:: ASSIGNMENT A ::
Reproduce the passage of the essay on framing in videogames that begins at the words "Framing In Videogames" and stops after the words "offer the other.".
:: ASSIGNMENT B ::
Resume the essay on framing in videogames, picking up right after its final sentence.

──────── PASSAGE PROVIDED

Framing In Videogames


On the surface, it would seem appropriate to compare videogames to movies. Certainly, big budget videogames have often put on the appearance of being like blockbuster films. From the badly compressed and poorly acted Full Motion Video (FMV) cutscenes in Sega CD games like Sewer Shark and Night Trap to the recycled Hollywood action of the Call of Duty series, AAA games invoke the techniques and tropes of mainstream cinema. Of course, the main problem with many of these games is that they fail to effectively adapt the techniques of film to the game environment. They never explore what each medium has to offer the other.

Virginia, a narrative videogame about two FBI agents investigating the mysterious disappearance of a boy in the  early 1990s, is one of the few videogames I have played that successfully navigates the impasse between games and cinema. Furthermore, it adapts an underlying principle of film that all cinema-inflected and narratively driven videogames should adopt.

────────────────
──────── SUPPLIED INFORMATION

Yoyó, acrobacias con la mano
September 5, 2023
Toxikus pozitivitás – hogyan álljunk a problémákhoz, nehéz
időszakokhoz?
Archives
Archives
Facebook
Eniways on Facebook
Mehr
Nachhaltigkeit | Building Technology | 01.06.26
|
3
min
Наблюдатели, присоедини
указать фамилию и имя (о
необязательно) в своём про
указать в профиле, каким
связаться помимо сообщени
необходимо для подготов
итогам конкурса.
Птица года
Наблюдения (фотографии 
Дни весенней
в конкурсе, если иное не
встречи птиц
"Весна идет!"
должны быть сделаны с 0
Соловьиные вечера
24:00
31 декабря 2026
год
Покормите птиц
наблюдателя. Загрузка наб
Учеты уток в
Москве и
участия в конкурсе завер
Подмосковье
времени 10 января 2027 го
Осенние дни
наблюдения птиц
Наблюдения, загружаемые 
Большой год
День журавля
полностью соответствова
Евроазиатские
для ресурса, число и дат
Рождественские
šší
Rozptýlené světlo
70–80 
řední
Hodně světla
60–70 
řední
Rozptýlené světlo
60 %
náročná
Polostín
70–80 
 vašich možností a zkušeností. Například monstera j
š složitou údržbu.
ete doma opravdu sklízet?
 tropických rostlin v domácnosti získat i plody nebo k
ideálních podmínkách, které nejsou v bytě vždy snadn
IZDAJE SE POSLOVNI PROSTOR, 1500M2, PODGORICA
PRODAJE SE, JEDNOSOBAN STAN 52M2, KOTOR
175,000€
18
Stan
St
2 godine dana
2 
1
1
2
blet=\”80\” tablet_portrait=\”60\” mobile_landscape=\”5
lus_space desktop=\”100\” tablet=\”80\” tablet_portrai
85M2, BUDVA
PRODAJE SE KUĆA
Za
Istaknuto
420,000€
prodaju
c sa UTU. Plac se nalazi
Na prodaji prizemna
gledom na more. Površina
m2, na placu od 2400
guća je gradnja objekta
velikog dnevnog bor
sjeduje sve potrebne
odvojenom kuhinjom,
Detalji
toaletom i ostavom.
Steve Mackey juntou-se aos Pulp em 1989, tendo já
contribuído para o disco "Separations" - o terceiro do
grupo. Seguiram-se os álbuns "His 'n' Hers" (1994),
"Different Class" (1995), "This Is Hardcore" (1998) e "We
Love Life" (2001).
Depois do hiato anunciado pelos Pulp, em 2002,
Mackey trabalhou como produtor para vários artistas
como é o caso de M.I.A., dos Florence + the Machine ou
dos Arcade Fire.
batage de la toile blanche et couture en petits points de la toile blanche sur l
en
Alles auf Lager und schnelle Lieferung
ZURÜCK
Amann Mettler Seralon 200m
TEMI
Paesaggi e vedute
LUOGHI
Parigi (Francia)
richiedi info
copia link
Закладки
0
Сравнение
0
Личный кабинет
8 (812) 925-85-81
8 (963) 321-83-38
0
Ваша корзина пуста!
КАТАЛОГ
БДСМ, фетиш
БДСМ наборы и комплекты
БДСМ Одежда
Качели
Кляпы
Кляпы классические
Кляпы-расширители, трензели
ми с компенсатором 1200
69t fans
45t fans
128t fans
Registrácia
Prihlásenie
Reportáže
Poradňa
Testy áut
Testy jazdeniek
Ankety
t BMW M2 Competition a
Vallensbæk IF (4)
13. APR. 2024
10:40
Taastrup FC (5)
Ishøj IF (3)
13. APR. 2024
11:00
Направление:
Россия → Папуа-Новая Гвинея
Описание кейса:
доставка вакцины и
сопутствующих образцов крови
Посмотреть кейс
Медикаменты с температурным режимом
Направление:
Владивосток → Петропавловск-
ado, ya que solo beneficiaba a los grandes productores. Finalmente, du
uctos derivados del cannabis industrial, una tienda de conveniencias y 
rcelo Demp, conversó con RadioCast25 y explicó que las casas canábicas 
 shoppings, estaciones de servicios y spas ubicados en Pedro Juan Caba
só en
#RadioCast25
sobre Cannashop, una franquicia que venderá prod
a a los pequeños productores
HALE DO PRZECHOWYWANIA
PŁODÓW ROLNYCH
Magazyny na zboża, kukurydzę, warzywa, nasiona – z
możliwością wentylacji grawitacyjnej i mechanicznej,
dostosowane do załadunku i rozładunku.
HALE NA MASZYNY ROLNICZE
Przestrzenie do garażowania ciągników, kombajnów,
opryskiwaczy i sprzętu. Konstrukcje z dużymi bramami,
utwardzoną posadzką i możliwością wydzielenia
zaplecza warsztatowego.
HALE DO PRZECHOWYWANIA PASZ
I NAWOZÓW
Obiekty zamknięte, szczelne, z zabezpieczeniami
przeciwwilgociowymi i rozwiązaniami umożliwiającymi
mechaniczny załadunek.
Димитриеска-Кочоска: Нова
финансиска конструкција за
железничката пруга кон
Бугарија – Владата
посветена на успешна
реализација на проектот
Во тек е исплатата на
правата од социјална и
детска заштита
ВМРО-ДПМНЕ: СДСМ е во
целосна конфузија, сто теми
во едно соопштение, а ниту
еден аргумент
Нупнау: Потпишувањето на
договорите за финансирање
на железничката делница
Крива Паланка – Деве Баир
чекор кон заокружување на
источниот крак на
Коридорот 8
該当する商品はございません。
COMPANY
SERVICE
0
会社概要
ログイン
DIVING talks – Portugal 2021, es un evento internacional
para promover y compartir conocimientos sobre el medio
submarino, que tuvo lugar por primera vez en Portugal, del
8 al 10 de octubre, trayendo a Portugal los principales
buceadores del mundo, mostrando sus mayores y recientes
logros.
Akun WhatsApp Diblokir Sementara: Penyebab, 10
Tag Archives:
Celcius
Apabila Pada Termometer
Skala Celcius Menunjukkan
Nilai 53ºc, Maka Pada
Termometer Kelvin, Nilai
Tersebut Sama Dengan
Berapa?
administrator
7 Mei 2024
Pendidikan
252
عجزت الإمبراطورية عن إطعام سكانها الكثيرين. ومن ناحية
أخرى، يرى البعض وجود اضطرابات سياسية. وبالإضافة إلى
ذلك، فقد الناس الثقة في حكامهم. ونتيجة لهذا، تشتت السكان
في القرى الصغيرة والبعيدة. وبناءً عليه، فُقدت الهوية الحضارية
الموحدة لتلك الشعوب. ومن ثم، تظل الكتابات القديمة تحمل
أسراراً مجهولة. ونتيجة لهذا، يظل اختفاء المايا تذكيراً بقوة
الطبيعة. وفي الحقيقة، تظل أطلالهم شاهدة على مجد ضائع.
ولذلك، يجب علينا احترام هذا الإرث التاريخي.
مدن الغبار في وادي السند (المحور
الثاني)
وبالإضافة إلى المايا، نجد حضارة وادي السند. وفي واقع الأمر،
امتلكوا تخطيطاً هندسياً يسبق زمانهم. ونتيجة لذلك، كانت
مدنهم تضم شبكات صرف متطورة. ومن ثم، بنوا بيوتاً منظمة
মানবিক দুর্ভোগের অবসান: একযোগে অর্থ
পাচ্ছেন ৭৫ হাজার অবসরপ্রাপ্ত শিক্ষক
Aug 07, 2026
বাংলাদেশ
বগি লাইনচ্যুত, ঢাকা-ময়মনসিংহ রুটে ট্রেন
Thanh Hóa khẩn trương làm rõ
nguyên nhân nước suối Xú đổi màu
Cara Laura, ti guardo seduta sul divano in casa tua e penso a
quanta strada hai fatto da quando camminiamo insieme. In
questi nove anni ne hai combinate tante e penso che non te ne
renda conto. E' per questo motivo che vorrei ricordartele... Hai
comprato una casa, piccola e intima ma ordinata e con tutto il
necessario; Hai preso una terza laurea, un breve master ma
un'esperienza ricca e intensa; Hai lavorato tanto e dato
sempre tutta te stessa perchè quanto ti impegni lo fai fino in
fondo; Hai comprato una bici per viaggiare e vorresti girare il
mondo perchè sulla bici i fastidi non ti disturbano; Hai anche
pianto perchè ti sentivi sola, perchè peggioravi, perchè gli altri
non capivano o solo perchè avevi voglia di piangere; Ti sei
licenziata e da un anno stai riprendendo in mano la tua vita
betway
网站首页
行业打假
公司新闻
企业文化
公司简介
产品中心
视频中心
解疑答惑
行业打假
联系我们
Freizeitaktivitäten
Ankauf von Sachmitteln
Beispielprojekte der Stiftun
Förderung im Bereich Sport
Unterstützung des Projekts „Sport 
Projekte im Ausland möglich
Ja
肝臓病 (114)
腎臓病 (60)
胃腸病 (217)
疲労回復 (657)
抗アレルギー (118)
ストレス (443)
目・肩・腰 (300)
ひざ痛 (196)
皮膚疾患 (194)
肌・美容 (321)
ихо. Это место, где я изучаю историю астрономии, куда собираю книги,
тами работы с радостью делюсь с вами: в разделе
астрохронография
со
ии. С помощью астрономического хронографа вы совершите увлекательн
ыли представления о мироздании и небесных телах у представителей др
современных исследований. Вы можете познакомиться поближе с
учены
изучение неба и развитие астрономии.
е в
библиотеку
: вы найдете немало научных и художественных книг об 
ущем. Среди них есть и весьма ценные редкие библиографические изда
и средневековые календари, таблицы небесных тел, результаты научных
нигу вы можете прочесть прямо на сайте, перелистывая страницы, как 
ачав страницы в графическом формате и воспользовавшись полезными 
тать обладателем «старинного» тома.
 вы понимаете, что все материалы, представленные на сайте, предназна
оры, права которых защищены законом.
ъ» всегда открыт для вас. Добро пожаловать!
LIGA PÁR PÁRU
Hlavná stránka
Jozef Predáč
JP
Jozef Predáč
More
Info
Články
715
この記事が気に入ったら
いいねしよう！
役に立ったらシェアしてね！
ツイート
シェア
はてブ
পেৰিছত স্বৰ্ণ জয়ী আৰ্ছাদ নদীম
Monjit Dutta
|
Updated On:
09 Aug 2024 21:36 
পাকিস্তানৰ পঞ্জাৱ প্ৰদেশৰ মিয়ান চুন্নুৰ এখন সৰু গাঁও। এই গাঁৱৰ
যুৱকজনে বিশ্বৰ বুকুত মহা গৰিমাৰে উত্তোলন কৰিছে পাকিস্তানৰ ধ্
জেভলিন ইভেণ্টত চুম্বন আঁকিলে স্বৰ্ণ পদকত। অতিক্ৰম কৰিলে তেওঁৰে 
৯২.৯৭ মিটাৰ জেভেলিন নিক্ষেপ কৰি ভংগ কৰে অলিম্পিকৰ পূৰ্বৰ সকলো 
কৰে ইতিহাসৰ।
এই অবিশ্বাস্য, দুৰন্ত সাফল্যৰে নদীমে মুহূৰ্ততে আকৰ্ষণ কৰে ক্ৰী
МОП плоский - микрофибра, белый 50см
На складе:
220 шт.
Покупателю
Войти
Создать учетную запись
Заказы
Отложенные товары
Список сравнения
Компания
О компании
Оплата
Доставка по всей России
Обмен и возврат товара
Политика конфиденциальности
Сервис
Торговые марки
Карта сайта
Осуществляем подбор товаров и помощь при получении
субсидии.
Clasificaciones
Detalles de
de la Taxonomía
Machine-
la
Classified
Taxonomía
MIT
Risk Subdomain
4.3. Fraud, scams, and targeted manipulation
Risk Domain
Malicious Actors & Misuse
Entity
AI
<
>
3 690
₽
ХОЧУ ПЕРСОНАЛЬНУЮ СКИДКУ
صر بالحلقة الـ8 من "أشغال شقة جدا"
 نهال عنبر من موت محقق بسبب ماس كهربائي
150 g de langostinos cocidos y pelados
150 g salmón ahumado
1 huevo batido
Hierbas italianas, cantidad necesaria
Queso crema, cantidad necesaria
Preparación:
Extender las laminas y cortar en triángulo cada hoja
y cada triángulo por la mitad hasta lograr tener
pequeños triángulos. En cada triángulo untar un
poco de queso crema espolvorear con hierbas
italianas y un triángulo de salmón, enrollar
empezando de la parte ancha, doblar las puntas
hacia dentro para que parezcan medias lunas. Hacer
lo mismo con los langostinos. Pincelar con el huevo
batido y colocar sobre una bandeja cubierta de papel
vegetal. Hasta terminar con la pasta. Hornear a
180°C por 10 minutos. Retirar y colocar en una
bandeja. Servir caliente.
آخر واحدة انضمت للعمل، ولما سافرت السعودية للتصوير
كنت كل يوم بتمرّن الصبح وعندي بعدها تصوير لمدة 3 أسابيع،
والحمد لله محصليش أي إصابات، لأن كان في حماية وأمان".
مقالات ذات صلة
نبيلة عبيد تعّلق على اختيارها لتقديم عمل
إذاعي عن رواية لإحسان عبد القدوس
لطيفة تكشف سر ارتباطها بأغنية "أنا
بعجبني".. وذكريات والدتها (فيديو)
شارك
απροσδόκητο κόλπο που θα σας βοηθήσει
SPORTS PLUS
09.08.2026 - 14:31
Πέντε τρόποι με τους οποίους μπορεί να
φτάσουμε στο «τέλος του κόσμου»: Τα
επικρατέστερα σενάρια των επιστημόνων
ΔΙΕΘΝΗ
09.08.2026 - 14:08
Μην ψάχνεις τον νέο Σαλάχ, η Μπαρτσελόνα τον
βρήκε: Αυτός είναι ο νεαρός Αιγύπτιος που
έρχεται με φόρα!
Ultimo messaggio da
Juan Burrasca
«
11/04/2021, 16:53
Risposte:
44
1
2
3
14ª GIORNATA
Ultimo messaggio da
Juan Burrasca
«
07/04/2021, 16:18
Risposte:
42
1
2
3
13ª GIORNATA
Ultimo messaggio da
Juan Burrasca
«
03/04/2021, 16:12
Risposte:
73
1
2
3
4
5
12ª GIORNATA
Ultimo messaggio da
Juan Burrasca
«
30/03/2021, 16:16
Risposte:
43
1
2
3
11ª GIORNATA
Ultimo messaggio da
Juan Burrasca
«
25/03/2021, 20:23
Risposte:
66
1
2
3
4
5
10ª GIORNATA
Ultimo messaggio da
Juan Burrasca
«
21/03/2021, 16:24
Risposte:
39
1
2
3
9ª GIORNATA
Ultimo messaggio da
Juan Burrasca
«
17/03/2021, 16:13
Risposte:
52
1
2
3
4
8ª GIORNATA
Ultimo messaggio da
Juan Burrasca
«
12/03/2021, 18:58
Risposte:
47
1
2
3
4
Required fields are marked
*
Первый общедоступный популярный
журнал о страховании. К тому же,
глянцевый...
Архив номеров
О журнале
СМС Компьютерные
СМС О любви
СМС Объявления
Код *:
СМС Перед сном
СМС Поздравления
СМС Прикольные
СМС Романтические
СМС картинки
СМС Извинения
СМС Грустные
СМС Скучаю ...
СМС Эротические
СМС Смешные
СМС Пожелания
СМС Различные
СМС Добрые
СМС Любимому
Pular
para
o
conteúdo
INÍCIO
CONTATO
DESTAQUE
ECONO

────────────────

:: REPLY A ::
Framing In Videogames


On the surface, it would seem appropriate to compare videogames to movies. Certainly, big budget videogames have often put on the appearance of being like blockbuster films. From the badly compressed and poorly acted Full Motion Video (FMV) cutscenes in Sega CD games like Sewer Shark and Night Trap to the recycled Hollywood action of the Call of Duty series, AAA games invoke the techniques and tropes of mainstream cinema. Of course, the main problem with many of these games is that they fail to effectively adapt the techniques of film to the game environment. They never explore what each medium has to offer the other.

:: REPLY B ::
So often when discussing what makes a “good” videogame buzzwords like interactivity, immersion, and emergence are used. These principles are often presented as the holy trinity of good game design. All videogames should be easy to learn and hard to master, so we’re told, and these three principles are the way to get there. A good videogame should privilege the ability of the player to interact and move about in the gameworld, it should have the player become totally immersed in the gameplay, and furthermore the player should be able to find emergent strategies while playing to hit the sweet spot between challenge and fun. It may be surprising then that Virginia is a great videogame that does not respect any of these principles.

The level of interaction is very limited. Each scene in the game has very few items you can touch and use, and these are often made quite obvious to you. The gameworld is beautiful and engaging but generally not immersive in the way videogames are supposed to be. Cinematic editing techniques like match cuts and dissolves transport you from scene to scene, preventing you from lingering too long at any point while playing. Finally, the game can be finished in about 90 minutes to two hours and is easy to play. There are no emergent strategies or mastery involved. It provides you with a very focused and specific experience, and then it’s over.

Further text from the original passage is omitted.